*SUPPLIED INFORMATION:*
========

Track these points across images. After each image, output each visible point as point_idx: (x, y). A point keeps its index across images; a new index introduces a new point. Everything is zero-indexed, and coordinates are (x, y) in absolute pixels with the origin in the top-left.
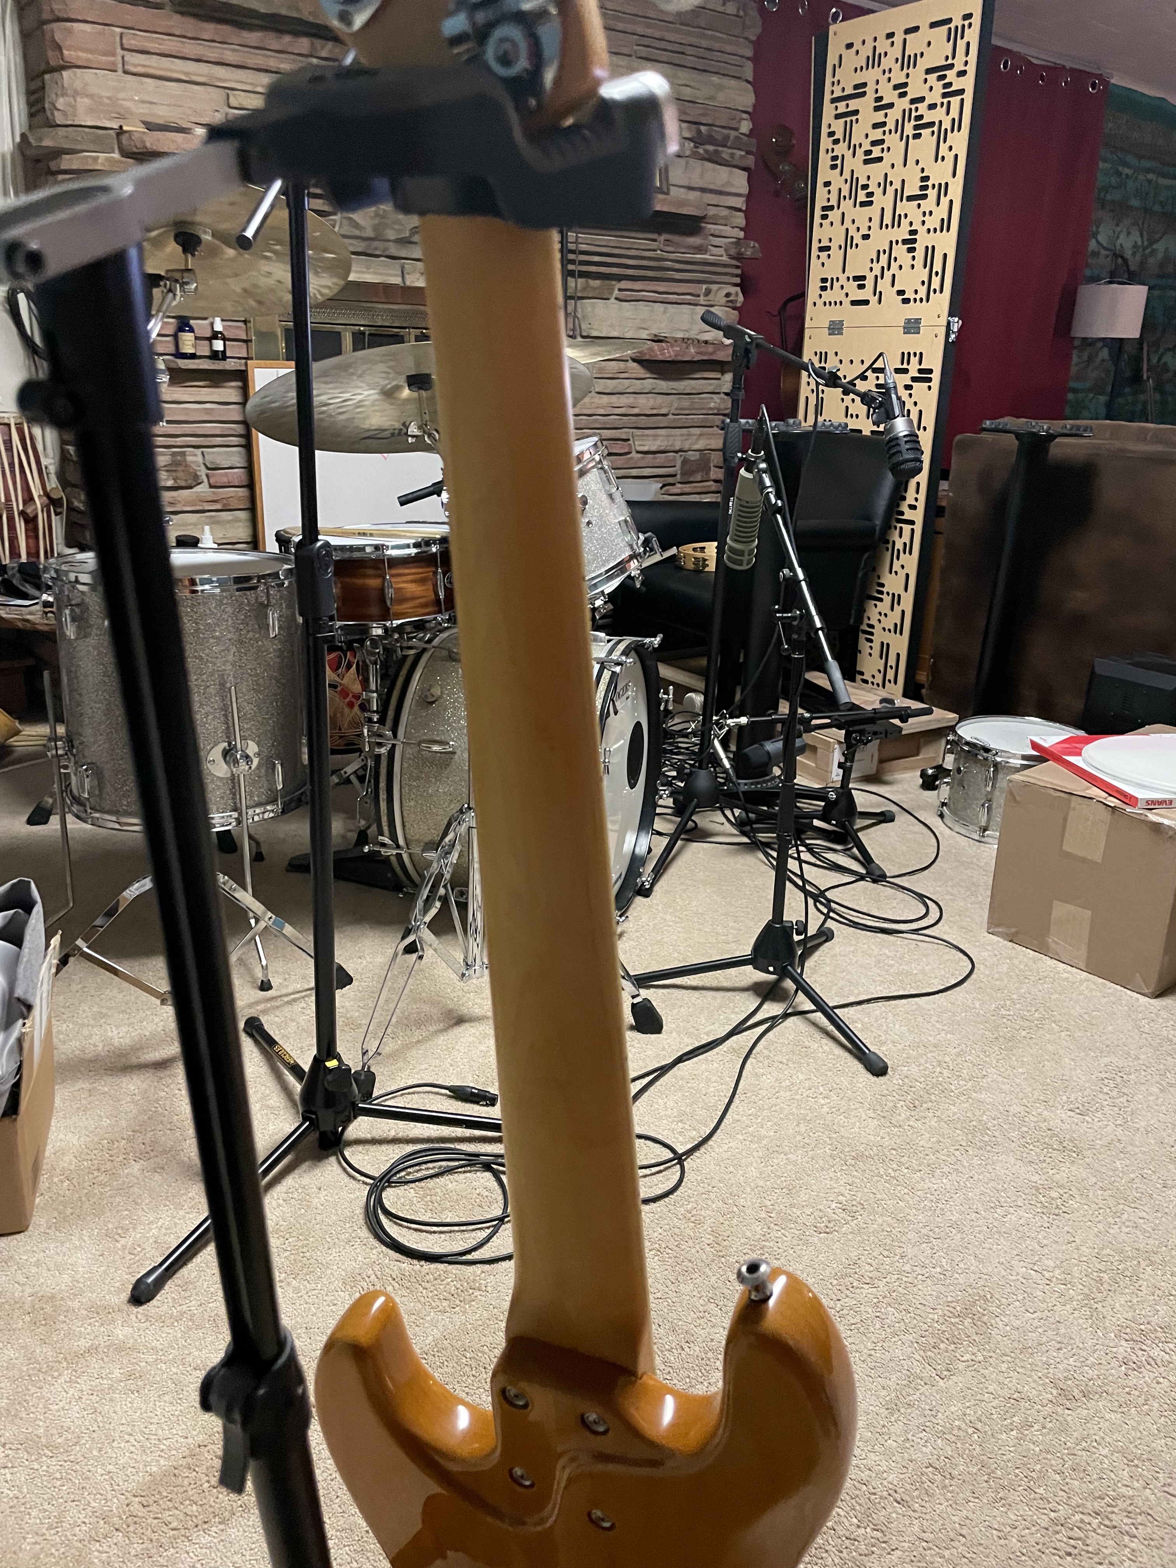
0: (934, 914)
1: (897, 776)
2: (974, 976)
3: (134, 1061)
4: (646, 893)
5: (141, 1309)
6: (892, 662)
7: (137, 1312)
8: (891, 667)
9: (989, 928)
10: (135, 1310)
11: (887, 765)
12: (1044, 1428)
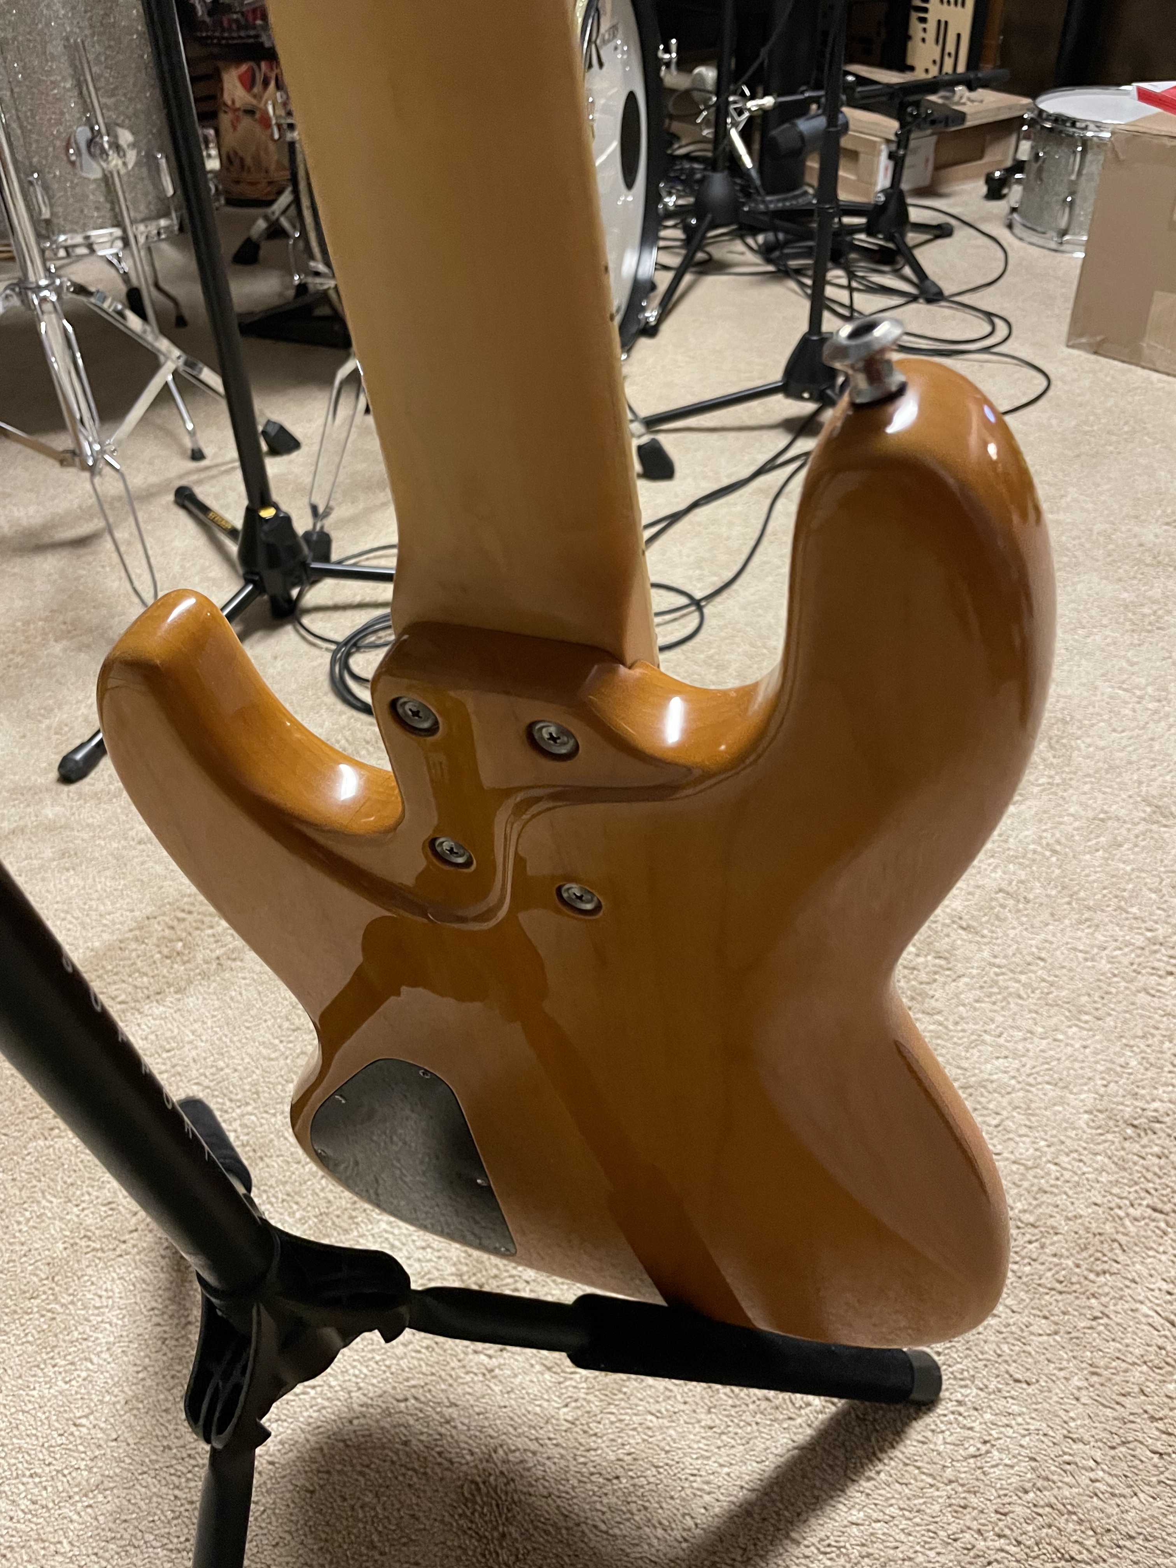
0: (1002, 330)
1: (957, 188)
2: (1050, 393)
3: (46, 540)
4: (651, 331)
5: (73, 787)
6: (950, 47)
7: (69, 792)
8: (949, 54)
9: (1069, 340)
10: (66, 788)
11: (944, 173)
12: (1136, 846)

========

*WHAT YOU HAVE TO DO:*
Can you recast the lines above as a Markdown table with the columns "Row" and "Text", numbering each row and skipping blank lines, covering all of them but leaving the pictures out?

*RESULT OF THIS TASK:*
| Row | Text |
|---|---|
| 1 | Track these points across images. After each image, output each visible point as point_idx: (x, y). A point keeps its index across images; a new index introduces a new point. Everything is zero-indexed, and coordinates are (x, y) in absolute pixels with the origin in the top-left. |
| 2 | 0: (934, 914) |
| 3 | 1: (897, 776) |
| 4 | 2: (974, 976) |
| 5 | 3: (134, 1061) |
| 6 | 4: (646, 893) |
| 7 | 5: (141, 1309) |
| 8 | 6: (892, 662) |
| 9 | 7: (137, 1312) |
| 10 | 8: (891, 667) |
| 11 | 9: (989, 928) |
| 12 | 10: (135, 1310) |
| 13 | 11: (887, 765) |
| 14 | 12: (1044, 1428) |
| 15 | 0: (1002, 330) |
| 16 | 1: (957, 188) |
| 17 | 2: (1050, 393) |
| 18 | 3: (46, 540) |
| 19 | 4: (651, 331) |
| 20 | 5: (73, 787) |
| 21 | 6: (950, 47) |
| 22 | 7: (69, 792) |
| 23 | 8: (949, 54) |
| 24 | 9: (1069, 340) |
| 25 | 10: (66, 788) |
| 26 | 11: (944, 173) |
| 27 | 12: (1136, 846) |